Huawei CloudMatrix 384 System Outperforms NVIDIA GB200 NVL72

AleksandarK · Apr 16, 2025

Huawei announced its CloudMatrix 384 system super node, which the company touts as its own domestic alternative to NVIDIA's GB200 NVL72 system, with more overall system performance but worse per-chip performance and higher power consumption. While NVIDIA's GB200 NVL72 uses 36 Grace CPUs paired with 72 "Blackwell" GB200 GPUs, the Huawei CloudMatrix 384 system employs 384 Huawei Ascend 910C accelerators to beat NVIDIA's GB200 NVL72 system. It takes roughly five times more Ascend 910C accelerators to deliver nearly twice the GB200 NVL system performance, which is not good on per-accelerator bias, but excellent on per-system level of deployment. SemiAnalysis argues that Huawei is a generation behind in chip performance but ahead of NVIDIA in scale-up system design and deployment.

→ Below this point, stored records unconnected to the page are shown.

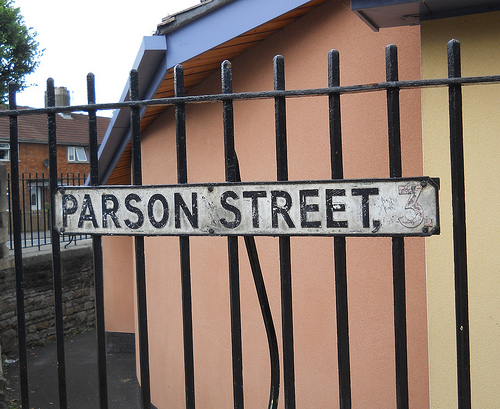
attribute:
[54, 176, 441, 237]
sign — white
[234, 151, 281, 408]
bar — bent, black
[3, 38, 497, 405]
fence — iron, black, metal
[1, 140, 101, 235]
wall — brick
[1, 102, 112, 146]
roof — brown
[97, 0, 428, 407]
building — pink, peach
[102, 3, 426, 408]
wall — peach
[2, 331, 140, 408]
ground — grey, paved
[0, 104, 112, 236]
building — brick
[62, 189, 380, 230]
writing — black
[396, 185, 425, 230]
number — faded, three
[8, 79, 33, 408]
rod — vertical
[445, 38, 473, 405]
rod — vertical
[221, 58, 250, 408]
rod — vertical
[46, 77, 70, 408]
rod — vertical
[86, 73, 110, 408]
rod — vertical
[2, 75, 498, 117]
pole — horizontal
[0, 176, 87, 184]
pole — horizontal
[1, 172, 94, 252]
fence — metal, black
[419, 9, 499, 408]
wall — tan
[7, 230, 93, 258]
ground — paved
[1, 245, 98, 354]
wall — rock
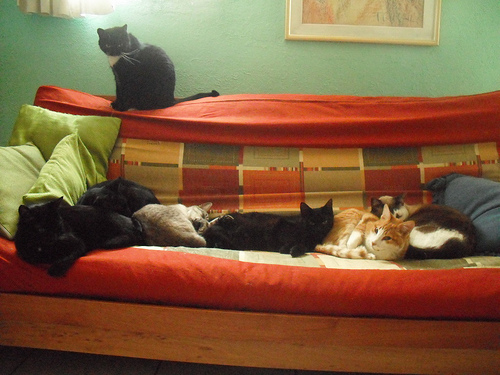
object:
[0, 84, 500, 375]
sofa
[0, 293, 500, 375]
wood frame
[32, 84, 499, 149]
cover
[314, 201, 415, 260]
cat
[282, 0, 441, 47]
picture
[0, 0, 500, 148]
wall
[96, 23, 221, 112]
cat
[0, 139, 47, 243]
pillow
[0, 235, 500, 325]
futon cushion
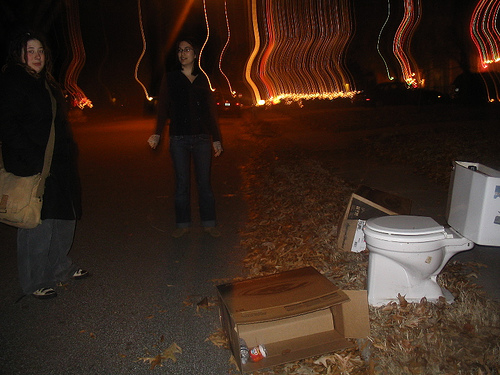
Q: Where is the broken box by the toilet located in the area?
A: Grass outside.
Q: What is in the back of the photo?
A: Waves of light in the night.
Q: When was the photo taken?
A: It is night time.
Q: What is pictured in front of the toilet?
A: A cardboard box with plastic bottles.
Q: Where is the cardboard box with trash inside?
A: In front of the toilet.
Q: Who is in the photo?
A: Two young people.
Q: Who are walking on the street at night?
A: Two women.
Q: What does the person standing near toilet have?
A: A bag.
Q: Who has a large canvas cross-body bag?
A: One of the women.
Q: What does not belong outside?
A: Toliet.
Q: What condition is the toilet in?
A: Broken.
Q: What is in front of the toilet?
A: Box.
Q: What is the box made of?
A: Cardboard.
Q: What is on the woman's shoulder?
A: Bag.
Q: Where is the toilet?
A: Trash pile.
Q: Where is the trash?
A: Side of road.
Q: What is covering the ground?
A: Leaves.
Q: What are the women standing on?
A: Road.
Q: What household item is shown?
A: Toilet.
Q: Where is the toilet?
A: Outdoors in the street.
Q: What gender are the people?
A: Female.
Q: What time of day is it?
A: Night.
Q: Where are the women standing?
A: In the road.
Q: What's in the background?
A: Lights.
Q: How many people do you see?
A: Two.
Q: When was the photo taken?
A: Night.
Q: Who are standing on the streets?
A: Women.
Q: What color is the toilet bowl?
A: White.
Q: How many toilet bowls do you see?
A: One.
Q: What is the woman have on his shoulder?
A: A messenger bag.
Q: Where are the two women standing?
A: On the road.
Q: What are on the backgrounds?
A: Lights.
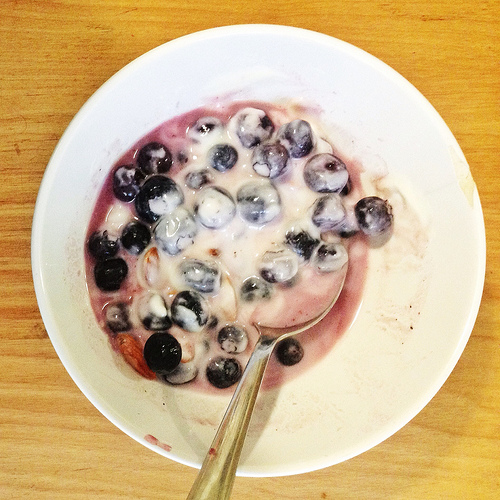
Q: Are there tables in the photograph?
A: Yes, there is a table.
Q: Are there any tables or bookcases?
A: Yes, there is a table.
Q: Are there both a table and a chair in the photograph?
A: No, there is a table but no chairs.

When you look at individual chips, NVIDIA's GB200 NVL72 clearly outshines Huawei's Ascend 910C, delivering over three times the BF16 performance (2,500 TeraFLOPS vs. 780 TeraFLOPS), more on‑chip memory (192 GB vs. 128 GB), and faster bandwidth (8 TB/s vs. 3.2 TB/s). In other words, NVIDIA has the raw power and efficiency advantage at the chip level. But flip the switch to the system level, and Huawei's CloudMatrix CM384 takes the lead. It cranks out 1.7× the overall PetaFLOPS, packs in 3.6× more total HBM capacity, and supports over five times the number of GPUs and the associated bandwidth of NVIDIA's NVL72 cluster. However, that scalability does come with a trade‑off, as Huawei's setup draws nearly four times more total power. A single GB200 NVL72 draws 145 kW of power, while a single Huawei CloudMatrix 384 draws ~560 kW. So, NVIDIA is your go-to if you need peak efficiency in a single GPU. If you're building a massive AI supercluster where total throughput and interconnect speed matter most, Huawei's solution actually makes a lot of sense. Thanks to its all-to-all topology, Huawei has delivered an AI training and inference system worth purchasing. When SMIC, the maker of Huawei's chips, gets to a more advanced manufacturing node, the efficiency of these systems will also increase.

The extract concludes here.